CRF data may be downloaded in either CSV or Stata fixed format via the Download link in the top menu. The download page shows a list of forms in the CRF and provides links to download the data for each form individually or for all forms (as a zip file).
A data dictionary can be viewed which shows the fields for each table (there is one table per form). The field name, data type and label are displayed.
Fields containing personally identifiable information (PII) that have been configured in the CRF builder to be stored in an encrypted format will be downloaded with AES-256 encryption applied. This means these fields cannot be viewed or analysed without decryption. Decryption can be carried out using common decryption tools such as OpenSSL. Decryption of downloaded data provides detailed instructions.
The data for each form is provided in comma separated value format, which is a plain text file that can be opened in many spreadsheet or Statistical programs. The first row contains a header with the question labels for each column.
Every file contains a patient identifier field (identifier
) and subject ID field (patientId
) so that data stored on the same subject in different forms can be linked together. In general the id
field should be ignored - it simply records the order forms were added to the database and is not related to the subject.
Subforms store the data from repeating sections of forms. These are downloaded as separate files from the parent form. Records should be linked to the parent form via the column labelled Parent record. Foreign key: <parent-table-name>.id
. This should be matched to the id
field in the parent table. Although subforms also contain the subject ID field, and this could be used to match records to the parent form, it is not recommended in case the parent form is repeatable.
The data for each form is provided in Stata fixed format, which is a plain text file format with a dictionary ‘header’ that describes the format of the rows. Each row contains information from one saved form with a subject identifier field to identify the subject record it belongs to. The data can be easily imported into Stata using the infile command.
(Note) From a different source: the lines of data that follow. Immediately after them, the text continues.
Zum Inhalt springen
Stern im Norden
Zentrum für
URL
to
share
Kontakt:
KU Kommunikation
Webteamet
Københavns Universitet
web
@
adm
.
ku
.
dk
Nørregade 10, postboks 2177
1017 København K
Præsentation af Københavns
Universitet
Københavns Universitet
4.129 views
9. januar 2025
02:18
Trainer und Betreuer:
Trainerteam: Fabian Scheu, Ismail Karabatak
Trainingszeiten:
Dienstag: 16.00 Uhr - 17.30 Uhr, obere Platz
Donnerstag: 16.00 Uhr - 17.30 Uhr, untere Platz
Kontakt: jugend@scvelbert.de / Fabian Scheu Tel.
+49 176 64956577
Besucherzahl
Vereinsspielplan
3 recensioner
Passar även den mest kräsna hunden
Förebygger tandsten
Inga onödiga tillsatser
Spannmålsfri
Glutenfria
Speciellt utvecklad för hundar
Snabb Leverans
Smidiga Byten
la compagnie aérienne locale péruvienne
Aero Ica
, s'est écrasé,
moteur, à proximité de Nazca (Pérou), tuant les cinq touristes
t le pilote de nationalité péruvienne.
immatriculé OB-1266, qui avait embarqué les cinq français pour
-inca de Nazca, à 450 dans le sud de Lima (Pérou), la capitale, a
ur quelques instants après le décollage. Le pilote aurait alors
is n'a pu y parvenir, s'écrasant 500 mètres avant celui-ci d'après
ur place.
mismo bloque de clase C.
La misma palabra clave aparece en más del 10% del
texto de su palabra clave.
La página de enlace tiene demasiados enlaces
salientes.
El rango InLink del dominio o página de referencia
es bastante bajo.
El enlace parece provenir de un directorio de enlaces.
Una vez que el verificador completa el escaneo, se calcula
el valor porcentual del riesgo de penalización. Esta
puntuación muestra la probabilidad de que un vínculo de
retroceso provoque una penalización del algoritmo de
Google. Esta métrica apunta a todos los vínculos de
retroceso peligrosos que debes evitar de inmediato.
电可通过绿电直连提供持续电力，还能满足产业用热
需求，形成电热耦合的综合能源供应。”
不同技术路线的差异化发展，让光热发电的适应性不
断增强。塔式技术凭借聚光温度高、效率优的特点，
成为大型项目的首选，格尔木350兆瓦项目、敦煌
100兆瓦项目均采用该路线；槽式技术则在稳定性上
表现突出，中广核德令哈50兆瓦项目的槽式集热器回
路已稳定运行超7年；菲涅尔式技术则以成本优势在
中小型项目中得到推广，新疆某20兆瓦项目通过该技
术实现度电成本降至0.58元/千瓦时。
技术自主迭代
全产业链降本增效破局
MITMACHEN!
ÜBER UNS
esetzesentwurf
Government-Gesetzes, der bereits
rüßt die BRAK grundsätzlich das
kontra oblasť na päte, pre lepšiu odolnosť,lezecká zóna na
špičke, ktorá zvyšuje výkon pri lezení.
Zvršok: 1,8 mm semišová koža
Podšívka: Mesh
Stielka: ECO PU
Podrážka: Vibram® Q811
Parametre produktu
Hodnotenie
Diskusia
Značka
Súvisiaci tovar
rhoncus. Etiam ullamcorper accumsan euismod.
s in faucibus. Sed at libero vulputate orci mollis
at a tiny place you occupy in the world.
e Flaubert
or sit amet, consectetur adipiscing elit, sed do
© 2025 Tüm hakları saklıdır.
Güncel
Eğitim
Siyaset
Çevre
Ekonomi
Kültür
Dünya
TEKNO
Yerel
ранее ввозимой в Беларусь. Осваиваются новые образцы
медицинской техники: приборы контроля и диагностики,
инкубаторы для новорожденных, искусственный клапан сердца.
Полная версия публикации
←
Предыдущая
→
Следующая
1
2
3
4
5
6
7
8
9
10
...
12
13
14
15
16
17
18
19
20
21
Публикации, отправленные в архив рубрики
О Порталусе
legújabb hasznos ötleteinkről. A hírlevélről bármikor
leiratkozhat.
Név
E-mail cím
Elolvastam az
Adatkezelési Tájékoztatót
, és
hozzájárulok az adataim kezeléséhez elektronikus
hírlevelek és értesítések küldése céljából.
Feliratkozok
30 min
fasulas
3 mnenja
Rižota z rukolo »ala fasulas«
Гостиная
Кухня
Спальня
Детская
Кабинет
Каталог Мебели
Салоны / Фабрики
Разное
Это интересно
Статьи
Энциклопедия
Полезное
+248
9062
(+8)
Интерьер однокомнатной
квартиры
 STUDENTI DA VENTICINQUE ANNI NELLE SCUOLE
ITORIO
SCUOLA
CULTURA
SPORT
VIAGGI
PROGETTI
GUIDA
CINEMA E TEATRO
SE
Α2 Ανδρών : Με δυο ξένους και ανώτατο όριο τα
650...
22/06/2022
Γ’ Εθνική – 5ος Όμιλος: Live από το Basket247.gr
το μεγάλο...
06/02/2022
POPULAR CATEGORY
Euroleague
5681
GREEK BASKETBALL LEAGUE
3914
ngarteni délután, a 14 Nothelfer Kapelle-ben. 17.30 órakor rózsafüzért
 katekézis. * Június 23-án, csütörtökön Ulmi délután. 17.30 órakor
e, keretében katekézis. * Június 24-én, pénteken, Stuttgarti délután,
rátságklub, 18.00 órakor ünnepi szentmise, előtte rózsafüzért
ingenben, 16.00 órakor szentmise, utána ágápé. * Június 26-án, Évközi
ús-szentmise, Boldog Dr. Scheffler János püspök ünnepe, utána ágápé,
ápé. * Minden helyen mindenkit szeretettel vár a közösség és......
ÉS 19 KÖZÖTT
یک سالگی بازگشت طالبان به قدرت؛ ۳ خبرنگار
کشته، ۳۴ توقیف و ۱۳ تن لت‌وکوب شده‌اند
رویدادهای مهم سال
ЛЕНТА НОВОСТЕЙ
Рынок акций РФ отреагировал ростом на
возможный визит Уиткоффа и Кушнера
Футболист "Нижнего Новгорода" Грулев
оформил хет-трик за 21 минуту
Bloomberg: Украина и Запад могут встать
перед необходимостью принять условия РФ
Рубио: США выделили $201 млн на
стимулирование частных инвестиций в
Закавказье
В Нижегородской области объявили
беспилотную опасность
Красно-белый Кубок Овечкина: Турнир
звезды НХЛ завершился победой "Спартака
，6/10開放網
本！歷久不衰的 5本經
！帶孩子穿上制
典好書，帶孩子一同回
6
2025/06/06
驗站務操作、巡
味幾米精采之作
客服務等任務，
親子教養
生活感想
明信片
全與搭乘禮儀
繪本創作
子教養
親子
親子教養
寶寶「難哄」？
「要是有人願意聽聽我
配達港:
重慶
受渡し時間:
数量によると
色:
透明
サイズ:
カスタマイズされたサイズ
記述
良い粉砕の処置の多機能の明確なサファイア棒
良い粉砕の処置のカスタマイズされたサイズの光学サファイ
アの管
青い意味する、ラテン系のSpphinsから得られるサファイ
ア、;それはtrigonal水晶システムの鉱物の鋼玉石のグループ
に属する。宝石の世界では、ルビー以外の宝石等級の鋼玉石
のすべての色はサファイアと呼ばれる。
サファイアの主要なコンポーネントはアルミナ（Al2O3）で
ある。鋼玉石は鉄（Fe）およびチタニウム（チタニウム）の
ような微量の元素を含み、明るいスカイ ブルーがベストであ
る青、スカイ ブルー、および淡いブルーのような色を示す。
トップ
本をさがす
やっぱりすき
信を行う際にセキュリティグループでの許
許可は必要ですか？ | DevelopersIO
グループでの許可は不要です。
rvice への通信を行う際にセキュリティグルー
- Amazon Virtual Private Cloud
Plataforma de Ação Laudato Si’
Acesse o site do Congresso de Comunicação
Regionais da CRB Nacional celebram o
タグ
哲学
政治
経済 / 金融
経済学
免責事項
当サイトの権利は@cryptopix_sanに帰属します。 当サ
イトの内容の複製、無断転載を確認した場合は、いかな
For example, to import the data from a baseline form called Interviewers questions, the following infile command would be used in Stata:
infile using InterviewersQuestionsVER1_Baseline.dct, clear
compress
where InterviewersQuestionsVER1_Baseline.dct
is the full filesystem path to the downloaded file. The compress
command is recommended to reduce the storage space allocated to each variable.
Some interview data has been downloaded in Stata fixed format. There are two rows below the dictionary header because only data on two subjects have been entered so far:
dictionary {
str244 identifier `"Patient identifier"'
long id `"id"'
long patientId `"Subject id"'
str244 userIdentifier `"User who created row"'
str244 lastUserIdentifier `"User who last updated row"'
str244 created `"Timestamp for row creation (UTC)"'
str244 updated `"Date & time of last update to row (UTC)"'
str244 question1 `"Sex - Questions"'
str244 question2 `"Marital status - Questions"'
str244 question3 `"If other, please specify - Questions"'
str244 question4 `"Have you had any previous episodes of depression? - Depression"'
str244 question5 `"If so, how many - Depression. Number (up to 2 digits)"'
str244 question6 `"Duration of current episode in weeks - Depression. Number (up to 3 digits)"'
str244 question7 `"Are you using any treatments for depression at the moment? - Depression"'
str244 question8 `"Treatment/Medication Name - Depression"'
str244 reasonForEdit `"Reason for editing row"'
str244 notes `"Notes"'
str244 validationOverrides `"Justifications for overriding validation"'
str244 validationStatus `"Validation status"'
str244 validationNotes `"Validation notes"'
str244 _dateEntered `"Date of study entry yyyy-mm-dd"'
str244 _dateWithdrew `"Date of withdrawal from follow-up - Withdrawal."'
str244 _site `"Site"'
str244 _country `"Country"'
str244 _visit `"Visit"'
}
"T5617" 1 1 "Sealed Envelope support (ID 1)" "Sealed Envelope support (ID 1)" "2016-03-23 11:36:19" "2016-03-23 11:36:19" "Male" "Partner - Living with" "" "Yes" "3" "3" "No" "" "" "" "{}" "Not validated" "" "2015-12-27" "" "1: UCL" "United Kingdom" "Baseline"
"T1719" 2 2 "Sealed Envelope support (ID 1)" "Sealed Envelope support (ID 1)" "2016-03-23 12:51:18" "2016-03-23 12:51:18" "Female" "Married" "" "No" "" "2" "No" "" "" "" "{}" "Not validated" "" "2016-01-31" "" "1: UCL" "United Kingdom" "Baseline"
The data is imported and compressed, and the output from Stata’s describe
command can be seen in the screenshot. The variable names and variable descriptions have been picked up automatically from the dictionary header.
Category variables are stored as strings so can be tabulated without needing variable labels. Category variables can be encoded if storage space is an issue.
This format provides a pair of Stata files per form: the raw data and a .do file to process the data. The data is imported by running the .do file within Stata. There are some differences to the Stata format described above to make analysis more convenient: categorical variables are stored as numeric values with value labels attached, and additional numeric variables are created for date fields.